Top of the agenda will be how to prioritise and quicken the pace of achieving a single-tier health system, and how that will be paid for, sources have said. The Green Party is demanding delivery of a single-tier health system based on need, rather than the ability to pay.
The party’s negotiators are to argue that the fairest and most progressive way to achieve this is by funding it from general taxation.
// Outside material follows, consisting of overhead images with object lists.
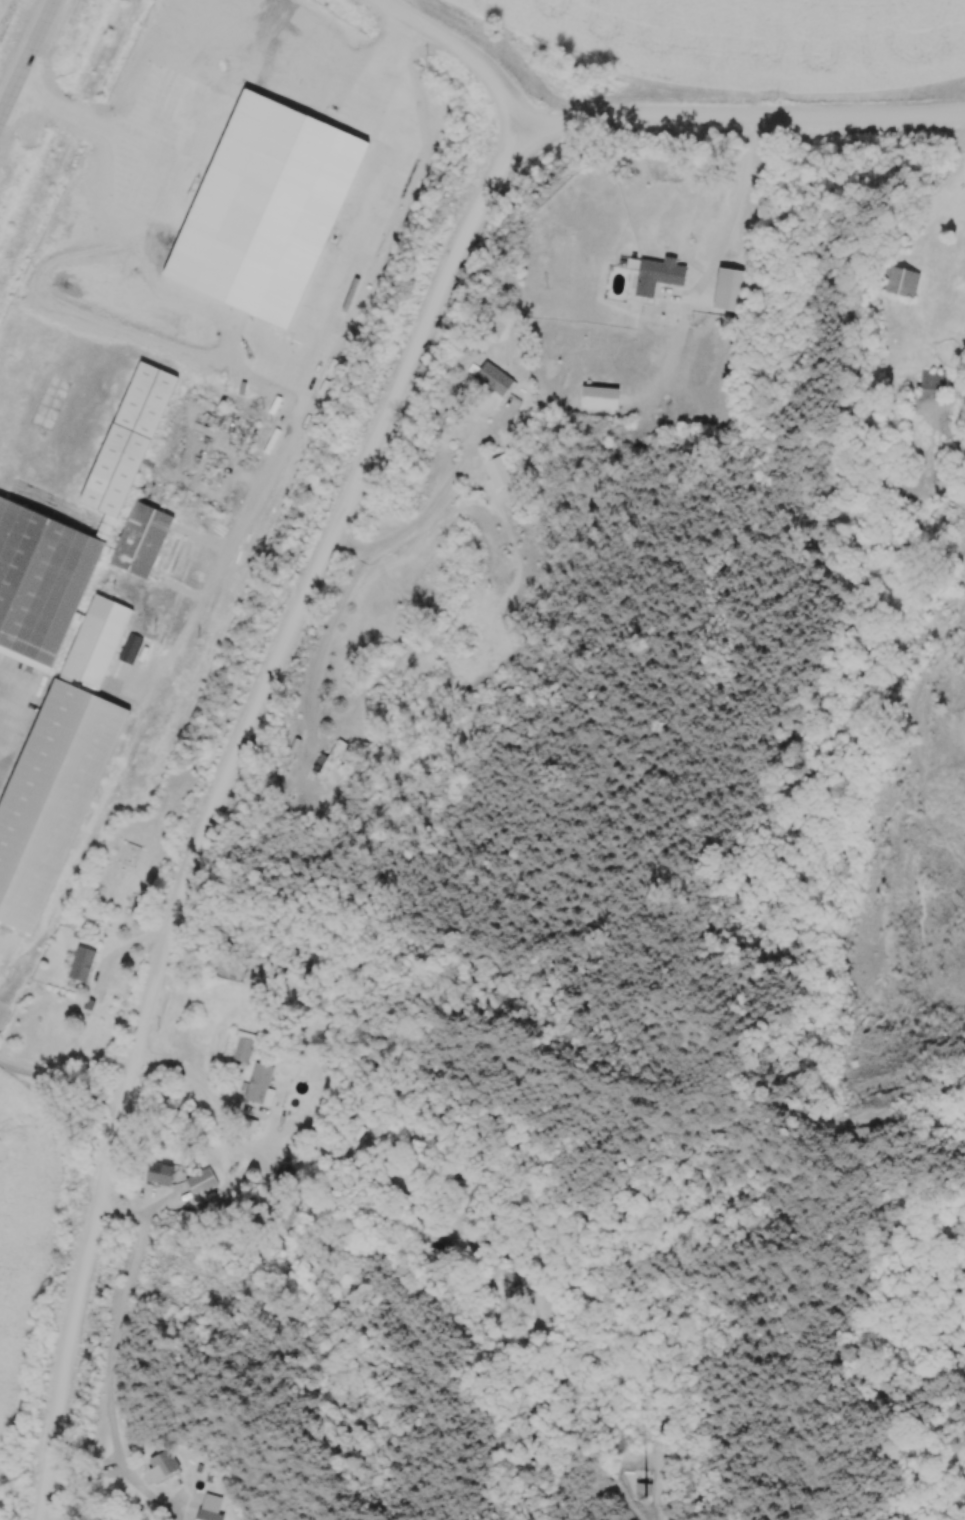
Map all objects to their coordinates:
road: (26, 56)
road: (463, 57)
road: (853, 115)
road: (628, 116)
road: (105, 119)
road: (734, 185)
building: (690, 253)
building: (902, 282)
building: (745, 283)
building: (658, 305)
road: (322, 353)
building: (496, 380)
building: (934, 385)
building: (498, 474)
road: (428, 511)
building: (82, 536)
road: (321, 651)
road: (4, 679)
building: (330, 760)
building: (61, 768)
road: (209, 805)
building: (83, 965)
building: (245, 1047)
road: (187, 1077)
road: (59, 1080)
building: (261, 1084)
building: (162, 1173)
building: (203, 1183)
building: (293, 1211)
road: (106, 1356)
building: (163, 1466)
building: (210, 1516)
They also want to see a move to multi-annual budgeting in health and “activity-based costing and blended capitation schemes to incentivise efficient targeted use of resources throughout our health system”.
In terms of reform, the parties are likely to agree on the need to ensure that all new consultant contracts in the public health service are public only, as part of a move to the single-tier system.
The Irish Examiner understands that negotiations will focus on how best to invest in public health infrastructure, in order to help return society to normality post- Covid-19. The parties will also look to agree on how best to manage public health threats such as future pandemics.
Health Minister Simon Harris will be present at talks this morning, due to start at 10.30am in Agriculture House on Dublin’s Kildare St, in what is expected to be the first of several sessions on the future of the health service.
Mr Harris yesterday informed his Cabinet colleagues f his intention to bring his proposal next week on whether he extends or modifies the current deal with private hospitals which is costing in the region of €115 million a month. The future of such hospitals will be determined by the political agreement reached by the parties in the new programme for government.
Sources close to the talks said the parties will seek to agree a plan on how to expand the country’s health infrastructure and expedite the implementation of a universal healthcare service, as recommended in the Sláintecare report.
It is expected that the expansion of universal access to the health service will begin with a focus on paediatrics and women’s health. Sources also said the talks will centre on plans to increase bed capacity, diagnostics, and staff numbers to provide community and hospital care more quickly.
It is expected that the parties will discuss the need to prioritise primary care, so that patients are diagnosed and receive care in the community, including for mental health. All parties are likely to agree on a plan to promote healthy living, good mental health, and better diet; and enable people to be physically active across their lifespan.